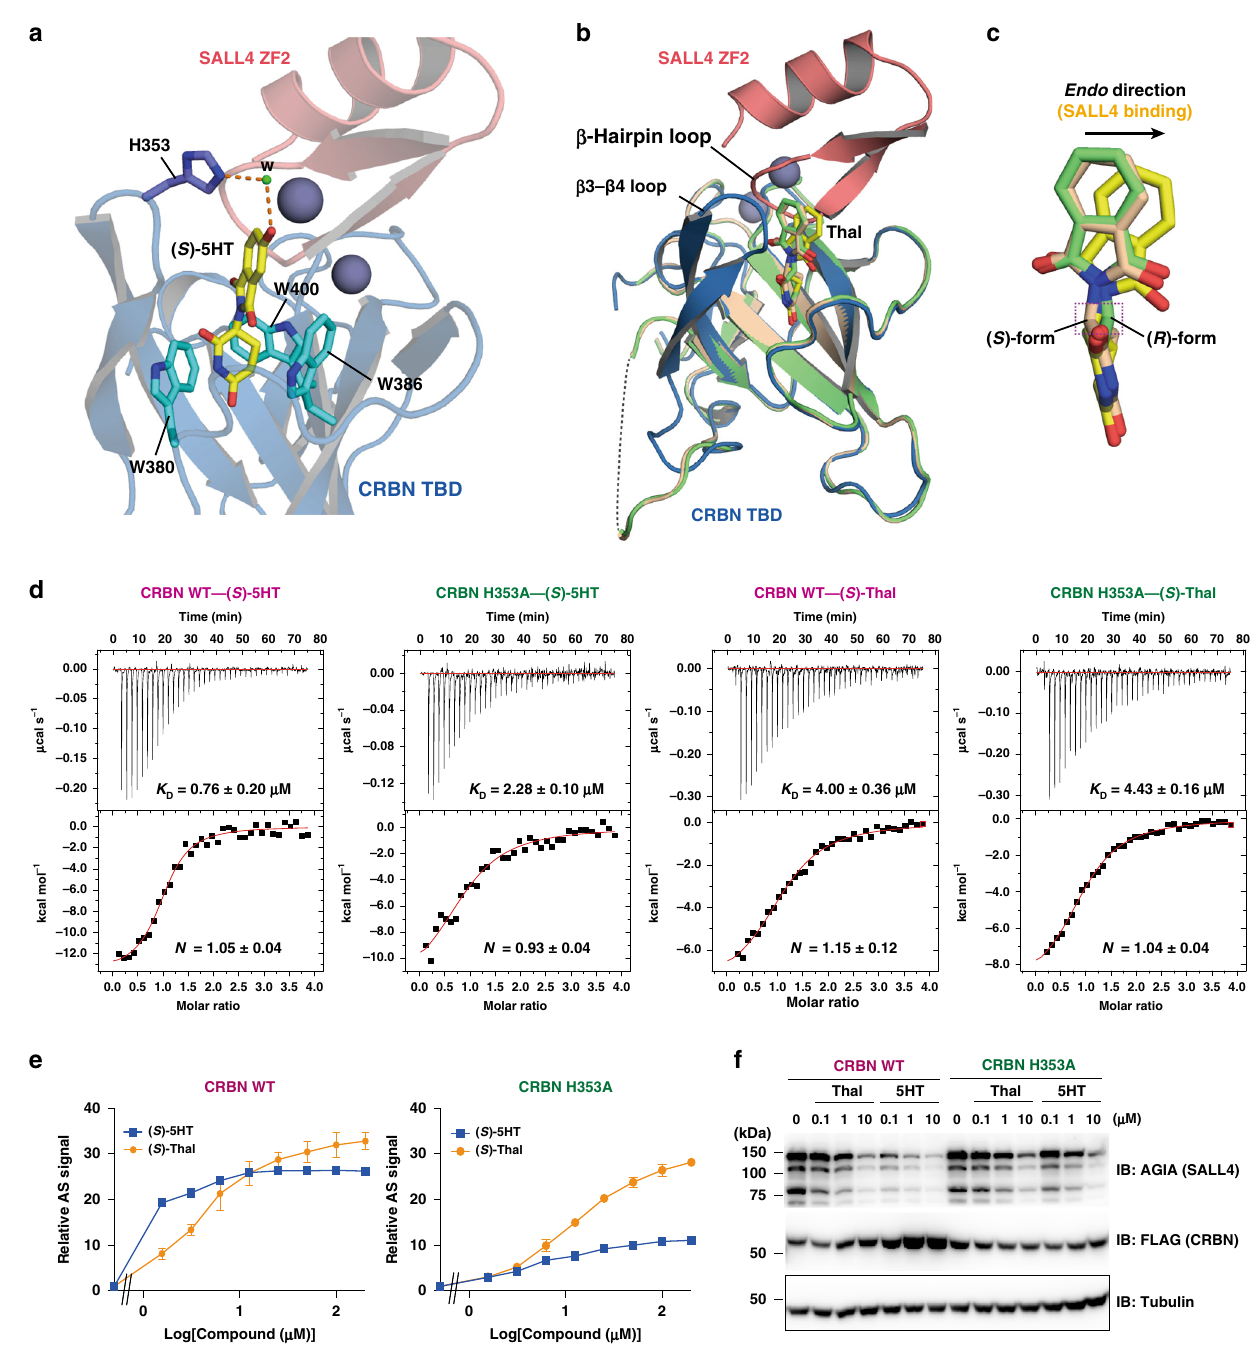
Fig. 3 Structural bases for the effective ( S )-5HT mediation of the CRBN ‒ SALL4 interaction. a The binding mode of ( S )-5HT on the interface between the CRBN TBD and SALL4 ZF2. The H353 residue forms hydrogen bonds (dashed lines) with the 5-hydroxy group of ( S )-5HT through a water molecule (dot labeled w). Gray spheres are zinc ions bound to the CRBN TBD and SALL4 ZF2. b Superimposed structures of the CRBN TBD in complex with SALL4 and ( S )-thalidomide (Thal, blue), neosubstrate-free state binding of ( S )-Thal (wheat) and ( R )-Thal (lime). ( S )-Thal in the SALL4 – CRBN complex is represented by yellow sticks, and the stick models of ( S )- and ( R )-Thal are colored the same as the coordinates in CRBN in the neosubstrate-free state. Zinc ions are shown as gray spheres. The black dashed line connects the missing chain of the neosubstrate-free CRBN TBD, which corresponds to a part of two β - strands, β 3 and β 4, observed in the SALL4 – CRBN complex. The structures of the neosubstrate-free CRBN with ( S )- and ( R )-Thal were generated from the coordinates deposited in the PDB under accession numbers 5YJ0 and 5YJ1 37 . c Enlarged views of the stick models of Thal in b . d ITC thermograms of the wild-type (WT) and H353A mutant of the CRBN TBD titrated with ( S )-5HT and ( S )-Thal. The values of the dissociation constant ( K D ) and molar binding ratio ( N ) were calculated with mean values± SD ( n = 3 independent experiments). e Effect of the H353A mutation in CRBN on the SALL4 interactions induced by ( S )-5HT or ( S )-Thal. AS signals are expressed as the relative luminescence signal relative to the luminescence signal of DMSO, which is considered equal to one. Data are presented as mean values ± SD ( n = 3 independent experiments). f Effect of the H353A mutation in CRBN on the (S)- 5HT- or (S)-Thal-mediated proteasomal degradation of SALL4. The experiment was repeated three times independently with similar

---

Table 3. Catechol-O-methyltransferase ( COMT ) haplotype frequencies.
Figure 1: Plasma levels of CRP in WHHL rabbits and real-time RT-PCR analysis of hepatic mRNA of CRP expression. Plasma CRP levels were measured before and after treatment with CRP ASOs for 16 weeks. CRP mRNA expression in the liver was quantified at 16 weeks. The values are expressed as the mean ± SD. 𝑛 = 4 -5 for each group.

DIRECTIONS: An exact copy of the lines above between the line holding "Table 3. Catechol-O-methyltransferase" and the line holding "Figure 1: Plasma", inclusive, is the whole answer.

PROBLEM SOLUTION:
Table 3. Catechol-O-methyltransferase ( COMT ) haplotype frequencies.
Figure 1: Plasma levels of CRP in WHHL rabbits and real-time RT-PCR analysis of hepatic mRNA of CRP expression. Plasma CRP levels were measured before and after treatment with CRP ASOs for 16 weeks. CRP mRNA expression in the liver was quantified at 16 weeks. The values are expressed as the mean ± SD. 𝑛 = 4 -5 for each group.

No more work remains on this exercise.